Riopelle’s works from his period, including sculptures as well as paintings, are more explicitly Arctic-influenced. In his “Kings of Thule” series (Thule being an archaic word referring to the Arctic realms) he returned to the mask concept, but this time in a three-dimensional format that approaches figuration. A 1979 lithograph titled Masques is a completely figurative rendering of masks, while Inuit (1977), an oil on canvas, uses an Inuit animal carving motif as its central shape, in a basically abstract context. Another genre of Inuit art that appealed to Riopelle was string figures, in which mythic stories are told via a sort of cat’s cradle vocabulary. His acrylic on lithograph triptych L’Esprit de la Ficelle (1971) is an homage to this art form, with the string forms clearly depicted in white on black. In addition to indigenous art, the landscape made a strong impression on Riopelle. His last major oil on canvas series, “Icebergs,” consists of fairly straightforward depictions of physical “nordicity.” In the oil on canvas triptych Pangnirtung (1977), the icebergs seem embedded in the rock-hard soil and in the black sky. The sense of uncanniness that so many observers have observed in the Arctic is powerfully communicated in this painting.

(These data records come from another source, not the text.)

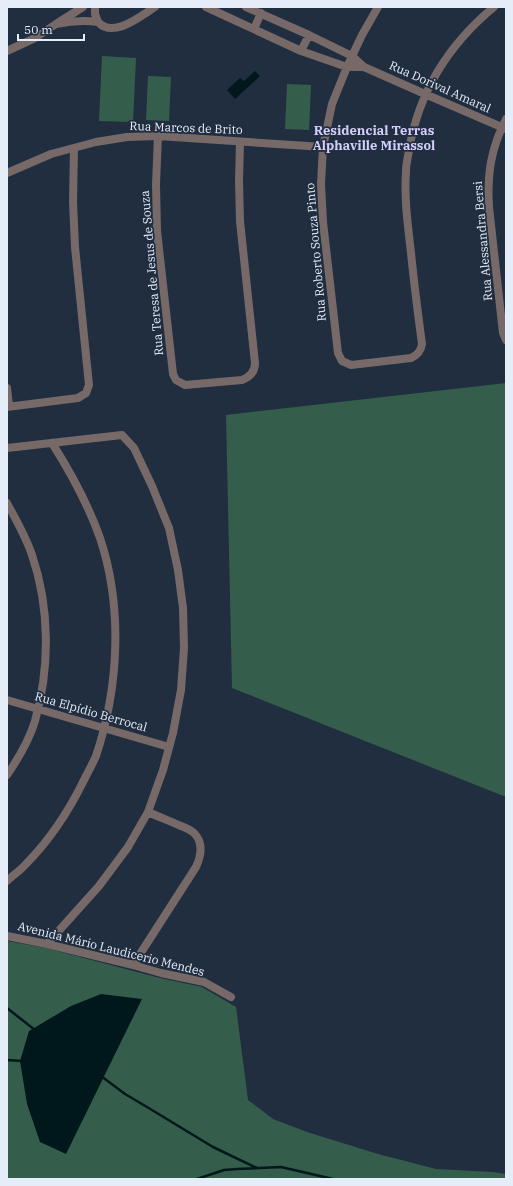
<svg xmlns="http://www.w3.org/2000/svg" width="513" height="1186" font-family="'IBM Plex Serif',serif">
  <rect width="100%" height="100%" fill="#212e40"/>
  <path fill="#345e4b" d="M102,56L136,58L133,122L99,121Z
    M148,76L171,77L169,121L146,120Z
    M287,84L311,85L309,130L285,129Z
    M506,383V797L232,688L226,415Z
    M7,941L46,948L160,978L202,987L236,1007L248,1100L273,1119L307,1132L378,1154L436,1169L493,1172L506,1174V1179H7Z"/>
  <path fill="#00181b" d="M255,71L260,76L235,99L227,90L240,78L244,81Z
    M101,994L142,999L66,1154L40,1142L27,1104L20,1061L29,1031L71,1006Z"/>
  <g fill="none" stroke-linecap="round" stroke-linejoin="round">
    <path stroke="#00181b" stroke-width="2.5" d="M7,1008L35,1030
      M7,1060L22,1061
      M101,1076L125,1094L147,1107L213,1147L257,1168
      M197,1179L224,1170L237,1169L281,1167L333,1179"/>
    <path stroke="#766967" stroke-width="8" d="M83,7L56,24C71,21 83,20 98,22C113,39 141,16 155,7
      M95,7V14L98,22
      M206,7L301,51L347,67H364
      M246,7L309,35L352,56L364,67L425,94L506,129
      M378,7L362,35L347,67L332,104L323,147L321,184L323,222L338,353L342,361L351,365L411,358C418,355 421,351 422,344C418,314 414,283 411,253C408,226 404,199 406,171C406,164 408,157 409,150C419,91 448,45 494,7
      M254,29L261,13
      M7,51L35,38L56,24
      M301,51L309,35
      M506,119C491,148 487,174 489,207L503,333L506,340
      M158,136L156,184L157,231L173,374L176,380L185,385L242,380C250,377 255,372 255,363L240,221L239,181L240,142
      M7,173L51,154L96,142L127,137L158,136L323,147
      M7,388L9,406
      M7,407L78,398L86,393L89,385L75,247L73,202L74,148
      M7,448L122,435L134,448L152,486L169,528L178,570L183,608L184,648L181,690L173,733L163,770L148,812L128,847L99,886L47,944
      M7,503C16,520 26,537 32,555C50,608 50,668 35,721C29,741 18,759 7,775
      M7,700L169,747
      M7,881C13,875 20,871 25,865C50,840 70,809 85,778C89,770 93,763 96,756C119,687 123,607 100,538C88,504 71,473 52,443
      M7,936L47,944L133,965L161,973L204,982L231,997
      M133,965L196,867C201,856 204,843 194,833C189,828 180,826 174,823C165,819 157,816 148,812"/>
  </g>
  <g text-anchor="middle" stroke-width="3.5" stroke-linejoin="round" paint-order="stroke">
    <g font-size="12" fill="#e5edf9" stroke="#212e40">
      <text transform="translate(440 87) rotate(24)" y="4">Rua Dorival Amaral</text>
      <text transform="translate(186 128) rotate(2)" y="4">Rua Marcos de Brito</text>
      <text transform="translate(483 241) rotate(-95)" y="4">Rua Alessandra Bersi</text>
      <text transform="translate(316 252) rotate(-95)" y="4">Rua Roberto Souza Pinto</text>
      <text transform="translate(152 273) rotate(-95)" y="4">Rua Teresa de Jesus de Souza</text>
      <text transform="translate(91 712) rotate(16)" y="4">Rua Elpídio Berrocal</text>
      <text transform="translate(111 949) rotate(14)" y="4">Avenida Mário Laudicerio Mendes</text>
    </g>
    <g font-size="13" font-weight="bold" fill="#d3cefa" stroke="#212e40">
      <text x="374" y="135">Residencial Terras<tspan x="374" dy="15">Alphaville Mirassol</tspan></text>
    </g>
  </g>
  <rect width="513" height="1186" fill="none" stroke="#e5edf9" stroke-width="16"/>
  <path d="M18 34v6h66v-6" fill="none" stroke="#e5edf9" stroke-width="2"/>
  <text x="24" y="34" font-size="12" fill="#e5edf9" stroke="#212e40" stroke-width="3" paint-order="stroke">50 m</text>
</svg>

When Breton called Riopelle a “superior trapper,” he was referring to his ability to capture the wild creatures of the imagination, the unconscious, which were so assiduously hunted by the Surrealists. But he also alluded to Riopelle’s well-known affinity for the literal hunting of animals, a sport that he pursued with his friend Charest in the far north. The artist himself definitely felt a connection between the two pursuits, drawing on the indigenous peoples’ attitudes toward hunting. Speaking of moose hunting, he said, “As you sense him getting closer, you have to convince him that you’re a moose as well. You become an animal, an animal with antlers that breaks branches as it moves around. This is the crux . . . If he ‘believes’ it, then he also believes there’s another male around, a potential rival . . . Jealous, furious, he shows himself . . . You want to hunt moose? You have to be a moose. Not everyone is! I’ve drawn all this.”